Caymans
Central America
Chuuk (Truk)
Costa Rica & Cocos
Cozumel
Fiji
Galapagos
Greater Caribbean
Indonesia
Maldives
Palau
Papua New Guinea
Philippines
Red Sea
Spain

What the exercise asks = Exact copies of all the entries above should be returned.

Final answer =
Caymans
Central America
Chuuk (Truk)
Costa Rica & Cocos
Cozumel
Fiji
Galapagos
Greater Caribbean
Indonesia
Maldives
Palau
Papua New Guinea
Philippines
Red Sea
Spain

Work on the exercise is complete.